» Try it: The passage below on children's nightmares and sleep terrors describes how a child behaves during a sleep terror. List each behavior it gives.

» Passage shown:

Younger kids, particularly those under the age of 7 or so, may experience sleep terrors more readily than nightmares. Here’s how you can tell the difference.
Nightmares happen during REM sleep. It’s a lighter phase of sleep. When your child has a nightmare, they wake up startled, confused and scared. They may cry out and be able to tell you about their nightmare.
Night terrors (or sleep terrors) typically occur during the deepest stage of non-REM sleep (also called “slow-wave sleep”). When your child has a sleep terror, they may yell or scream but they’re not actually awake. They won’t readily respond to your comforting words or hugs, and they won’t remember the episode in the morning.
“Younger children have more slow-wave sleep compared with adolescents and adults,” Dr. Litzenburg says. “There’s so much happening as their body is growing, they need to spend more time in that deep sleep pattern to encourage their healthy development and growth.”
We tend to think of sleep as a time when not much is happening. But looks can be deceiving.
When your kid nods off, their brain is working hard to process the day’s events and their emotions. Sleep also plays a role in learning and memory consolidation. According to the National Institutes of Health, recent research suggests sleep also plays a “housekeeping role.” That is, while you sleep, your brain clears away toxins that build up during the day.

» Information given:
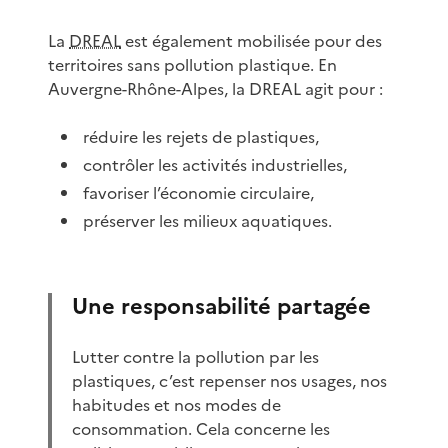
La
DREAL
est également mobilisée pour des
territoires sans pollution plastique. En
Auvergne-Rhône-Alpes, la DREAL agit pour :
réduire les rejets de plastiques,
contrôler les activités industrielles,
favoriser l’économie circulaire,
préserver les milieux aquatiques.
Une responsabilité partagée
Lutter contre la pollution par les
plastiques, c’est repenser nos usages, nos
habitudes et nos modes de
consommation. Cela concerne les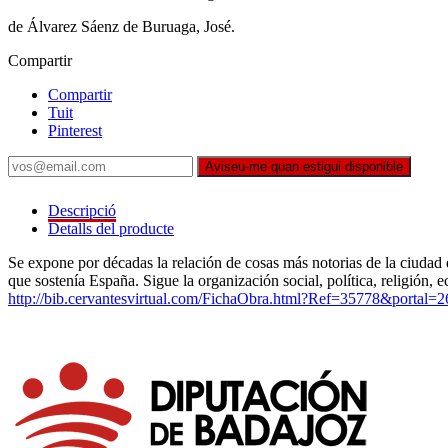
de Álvarez Sáenz de Buruaga, José.
Compartir
Compartir
Tuit
Pinterest
Aviseu-me quan estigui disponible
Descripció
Detalls del producte
Se expone por décadas la relación de cosas más notorias de la ciudad 
que sostenía España. Sigue la organización social, política, religión, 
http://bib.cervantesvirtual.com/FichaObra.html?Ref=35778&portal=2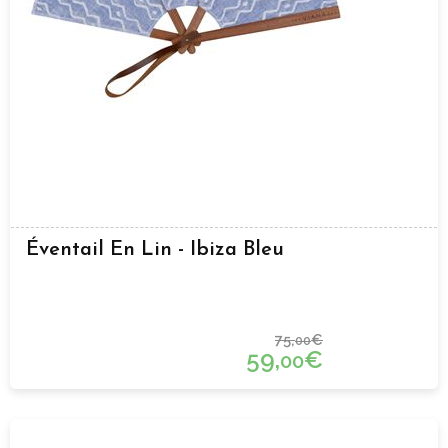
Éventail En Lin - Ibiza Bleu
75,
€
00
59,
€
00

» Output for this task:
- They may yell or scream.
- They are not actually awake.
- They won't readily respond to comforting words or hugs.
- They won't remember the episode in the morning.